A core component of robot–recipient design is human participants’ sustained and careful attention to the robot’s just previous, emerging, and expected conduct, at every moment of the interaction. In the study, participants seemed to produce actions that reflected low expectation of the robot’s competence. We identified some of the ways participants shape their embodied actions to maximise their recognisability for the robot, and reproduce earlier, failing actions in a new shape. Robot–recipient design is not a set of general rules that participants apply when they seek to interact with a robot, it is a way of evaluating the robot’s actions in the light of the sequential progression of the interaction, and shapes how they adapt their own conduct accordingly. Participants pre-suppose that their actions are organised sequentially, and so they expect the robot to also organise its conduct likewise.

There are implications to this. First, the examples we have shown of gestures being reshaped and transformed, and how these transformations are produced, may be useful in helping designers distinguish first from ‘repairing’ actions, or to emphasise that repeating actions are done in different ways and may need to be taken into account in seeking to understand an action in context. Second, our findings point to concrete solutions to the principle of transparency according to which robots should display in their design—their appearance and embodied conduct—what they are capable of, and no more (Baillie et al. 2019; Malle et al. 2021; Złotowski et al. 2020). Whilst interactional capacities may be difficult to display through static aspects of appearance, participants can infer those capacities from robots’ actions and what they project or make relevant. First, participants expect a robot to be able to perceive and understand the type of actions that it has produced itself. Second, they expect the robot to be able to understand actions which a prior action on its part has made relevant—be it the answer to a question, a returned greeting, etc. As we showed in particular with Fragment 6, a robot should not produce actions that make relevant next actions it will not be able to respond to. For example, if the robot cannot recognise a pointing gesture, it should not ask a question that makes relevant an answer including a pointing gesture to refer to an object. Thus, our basic design recommendations are that a robot should (1) produce actions which it is itself capable of understanding; and (2) for which it is capable of processing the range of possible next actions. Whilst constraining, these ‘rules’ are more specific and applicable than what HRI research has proposed so far. In sum, we are suggesting an interactional perspective on transparency. It is not just a property of a robot or a robot’s actions but one that is tied to prior conduct and also to what is expected to follow.

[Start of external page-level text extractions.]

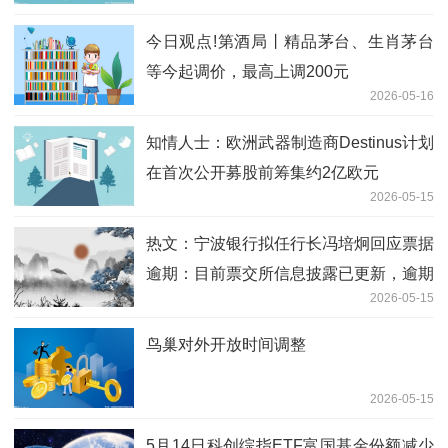
今日观点!第酒局丨精品茅台、生肖茅台
等今起调价，最高上调200元
2026-05-16
知情人士：欧洲武器制造商Destinus计划
在首次公开募股前筹集约2亿欧元
2026-05-15
热文：宁波银行拟任行长冯培炯回应票据
逾期：目前票交所信息披露已更新，逾期
2026-05-15
余额为0
鸟巢对外开放时间调整
2026-05-15
5月14日科创综指ETF富国基金份额减少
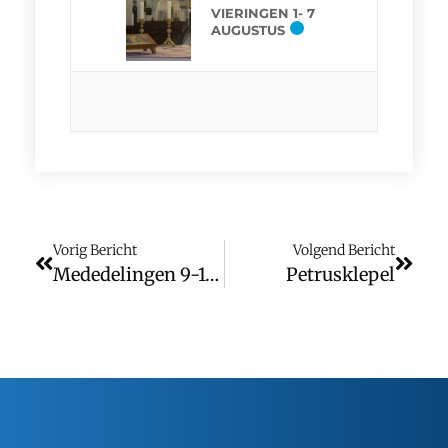
VIERINGEN 1- 7
AUGUSTUS
Vorig Bericht
Volgend Bericht
Mededelingen 9-10 Juli
Petrusklepel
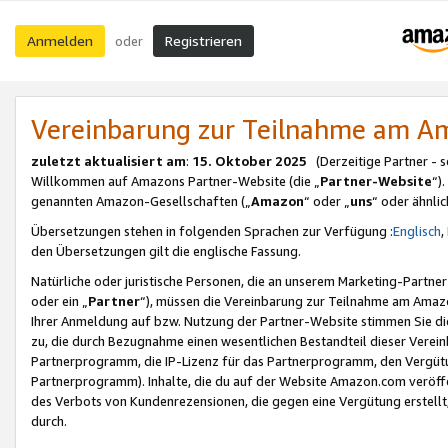
Anmelden
Registrieren
oder
Vereinbarung zur Teilnahme am 
zuletzt aktualisiert am
:
15. Oktober 2025
(Derzeitige Partner - 
Willkommen auf Amazons Partner-Website (die „
Partner-Website
“)
genannten Amazon-Gesellschaften („
Amazon
“ oder „
uns
“ oder ähnli
Übersetzungen stehen in folgenden Sprachen zur Verfügung :
Englisch
,
den Übersetzungen gilt die englische Fassung.
Natürliche oder juristische Personen, die an unserem Marketing-Partn
oder ein „
Partner
“), müssen die Vereinbarung zur Teilnahme am Ama
Ihrer Anmeldung auf bzw. Nutzung der Partner-Website stimmen Sie die
zu, die durch Bezugnahme einen wesentlichen Bestandteil dieser Verei
Partnerprogramm, die IP-Lizenz für das Partnerprogramm, den Vergütu
Partnerprogramm). Inhalte, die du auf der Website Amazon.com veröffe
des Verbots von Kundenrezensionen, die gegen eine Vergütung erstellt, 
durch.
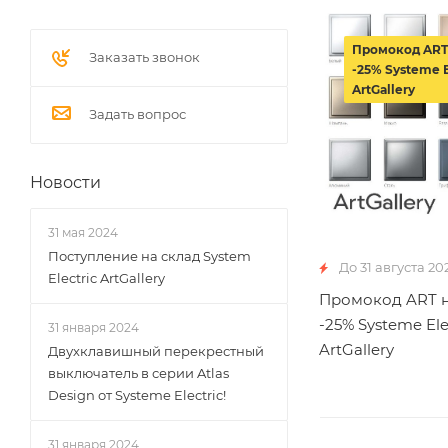
Промокод ART
Заказать звонок
-25% Systeme E
ArtGallery
Задать вопрос
Новости
31 мая 2024
Поступление на склад System
До 31 августа 20
Electric ArtGallery
Промокод ART н
-25% Systeme Ele
31 января 2024
ArtGallery
Двухклавишный перекрестный
выключатель в серии Atlas
Design от Systeme Electric!
31 января 2024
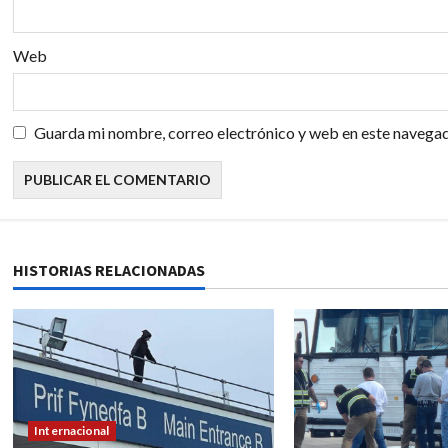
r
a
Web
d
a
Guarda mi nombre, correo electrónico y web en este navegad
s
HISTORIAS RELACIONADAS
Internacional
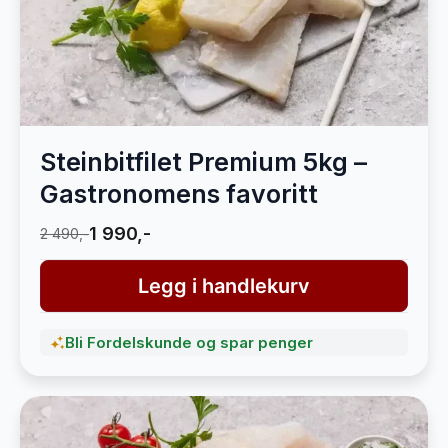
Steinbitfilet Premium 5kg –
Gastronomens favoritt
1 990,-
2 490,-
Legg i handlekurv
Bli Fordelskunde og spar penger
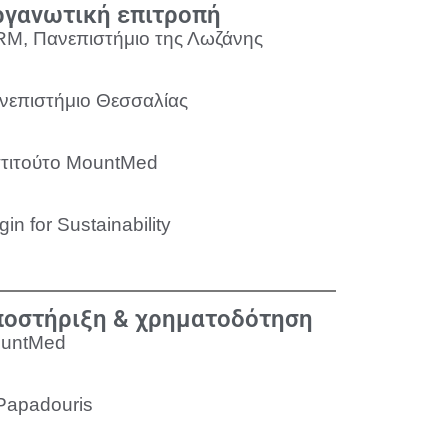
γανωτική επιτροπή
RM, Πανεπιστήμιο της Λωζάνης
νεπιστήμιο Θεσσαλίας
στιτούτο MountMed
gin for Sustainability
οστήριξη & χρηματοδότηση
untMed
 Papadouris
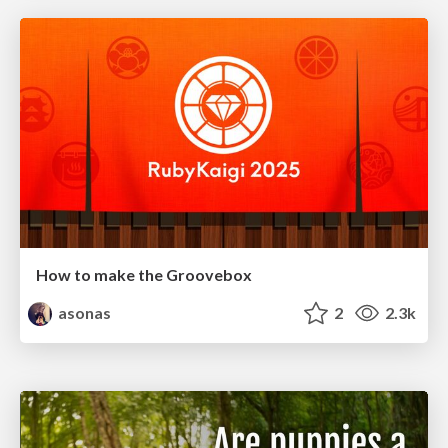
How to make the Groovebox
asonas
2
2.3k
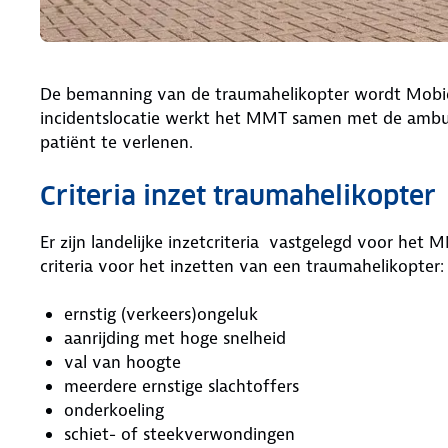
De bemanning van de traumahelikopter wordt Mob
incidentslocatie werkt het MMT samen met de ambu
patiënt te verlenen.
Criteria inzet traumahelikopter
Er zijn landelijke inzetcriteria vastgelegd voor het M
criteria voor het inzetten van een traumahelikopter:
ernstig (verkeers)ongeluk
aanrijding met hoge snelheid
val van hoogte
meerdere ernstige slachtoffers
onderkoeling
schiet- of steekverwondingen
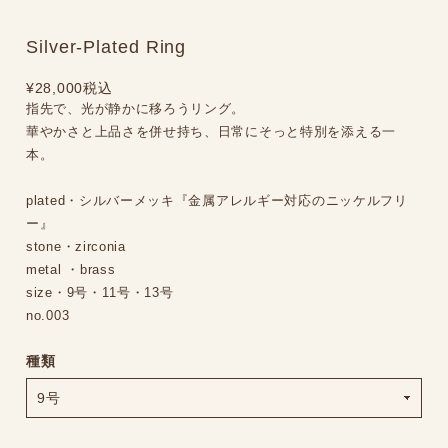
Silver-Plated Ring
¥28,000
税込
指先で、光が静かに移ろうリング。
華やかさと上品さを併せ持ち、日常にそっと特別を添える一
本。
plated・シルバーメッキ『金属アレルギー対応のニッケルフリ
ー』
stone・zirconia
metal ・brass
size・9号・11号・13号
no.003
種類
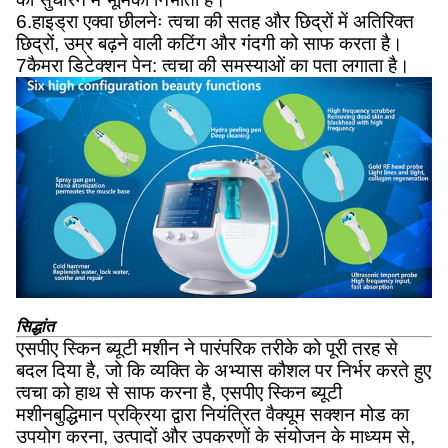
6.हाइड्रा एक्वा छीलनेः त्वचा की सतह और छिद्रों में अतिरिक्त
छिद्रों, उम्र बढ़ने वाली कटिंग और गंदगी को साफ करता है।
7कैमरा डिटेक्शन पेन: त्वचा की समस्याओं का पता लगाता है।
सिद्धांत
एसपीए स्किन ब्यूटी मशीन ने पारंपरिक तरीके को पूरी तरह से
बदल दिया है, जो कि व्यक्ति के अभ्यास कौशल पर निर्भर करते हुए
त्वचा को हाथ से साफ करना है, एसपीए स्किन ब्यूटी
मशीनबुद्धिमान प्रक्रिया द्वारा नियंत्रित वैक्यूम सक्शन मोड का
उपयोग करना, उत्पादों और उपकरणों के संयोजन के माध्यम से,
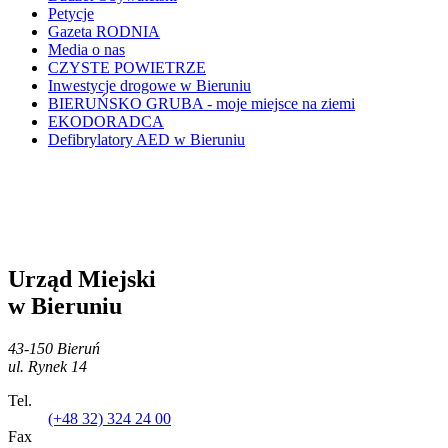
Petycje
Gazeta RODNIA
Media o nas
CZYSTE POWIETRZE
Inwestycje drogowe w Bieruniu
BIERUŃSKO GRUBA - moje miejsce na ziemi
EKODORADCA
Defibrylatory AED w Bieruniu
Urząd Miejski
w Bieruniu
43-150 Bieruń
ul. Rynek 14
Tel.
(+48 32) 324 24 00
Fax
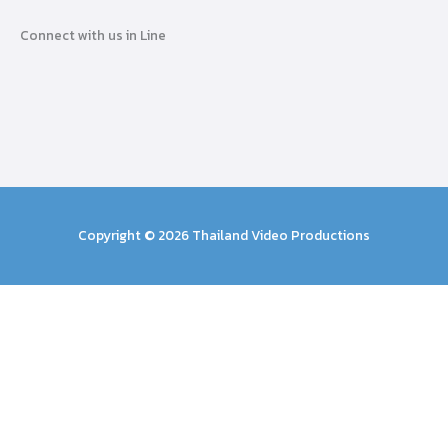
Connect with us in Line
Copyright © 2026 Thailand Video Productions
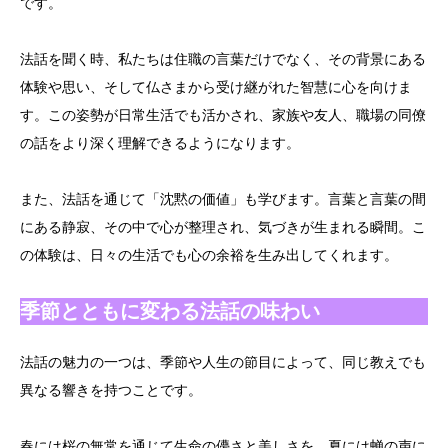
です。
法話を聞く時、私たちは住職の言葉だけでなく、その背景にある
体験や思い、そして仏さまから受け継がれた智慧に心を向けま
す。この姿勢が日常生活でも活かされ、家族や友人、職場の同僚
の話をより深く理解できるようになります。
また、法話を通じて「沈黙の価値」も学びます。言葉と言葉の間
にある静寂、その中で心が整理され、気づきが生まれる瞬間。こ
の体験は、日々の生活でも心の余裕を生み出してくれます。
季節とともに変わる法話の味わい
法話の魅力の一つは、季節や人生の節目によって、同じ教えでも
異なる響きを持つことです。
春には桜の無常を通じて生命の儚さと美しさを、夏には蝉の声に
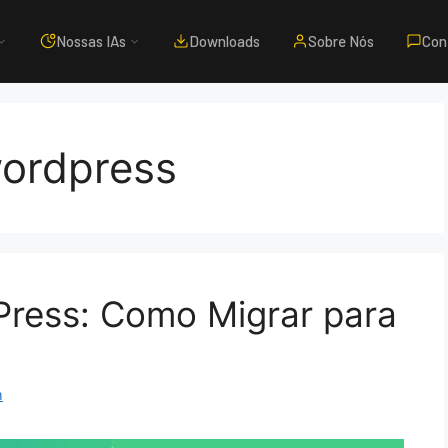
Nossas IAs
Downloads
Sobre Nós
Con
wordpress
dPress: Como Migrar para
m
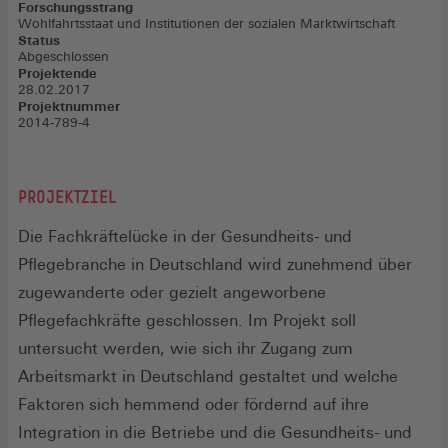
Forschungsstrang
Wohlfahrtsstaat und Institutionen der sozialen Marktwirtschaft
Status
Abgeschlossen
Projektende
28.02.2017
Projektnummer
2014-789-4
PROJEKTZIEL
Die Fachkräftelücke in der Gesundheits- und
Pflegebranche in Deutschland wird zunehmend über
zugewanderte oder gezielt angeworbene
Pflegefachkräfte geschlossen. Im Projekt soll
untersucht werden, wie sich ihr Zugang zum
Arbeitsmarkt in Deutschland gestaltet und welche
Faktoren sich hemmend oder fördernd auf ihre
Integration in die Betriebe und die Gesundheits- und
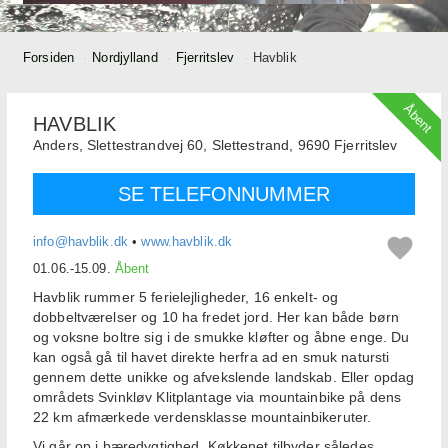
Forsiden
Nordjylland
Fjerritslev
Havblik
Åbent
HAVBLIK
Anders,
Slettestrandvej 60, Slettestrand,
9690
Fjerritslev
SE TELEFONNUMMER
info@havblik.dk
•
www.havblik.dk
01.06.-15.09.
Åbent
Havblik rummer 5 ferielejligheder, 16 enkelt- og
dobbeltværelser og 10 ha fredet jord. Her kan både børn
og voksne boltre sig i de smukke kløfter og åbne enge. Du
kan også gå til havet direkte herfra ad en smuk natursti
gennem dette unikke og afvekslende landskab. Eller opdag
områdets Svinkløv Klitplantage via mountainbike på dens
22 km afmærkede verdensklasse mountainbikeruter.
Vi går op i bæredygtighed. Køkkenet tilbyder således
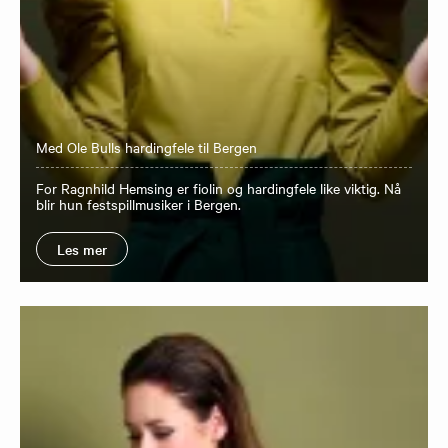
Med Ole Bulls hardingfele til Bergen
For Ragnhild Hemsing er fiolin og hardingfele like viktig. Nå
blir hun festspillmusiker i Bergen.
Les mer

The openings of interactions not only provide users with their first impressions of what the robot can do, impressions that shape their future conduct and attitudes. They also provide an insight about how people understand the robot, the assumptions they have about it, whether this is from its appearance or its initial movements. We suggest that taking these first moments seriously and scripting them in detail can not only reveal the complexities of seemingly simple mundane actions like waving and hand shaking, but also suggest ways in which we can start to analyse the ways humans engage with robots not just through talk, but through the embodied actions both produce in the local environment.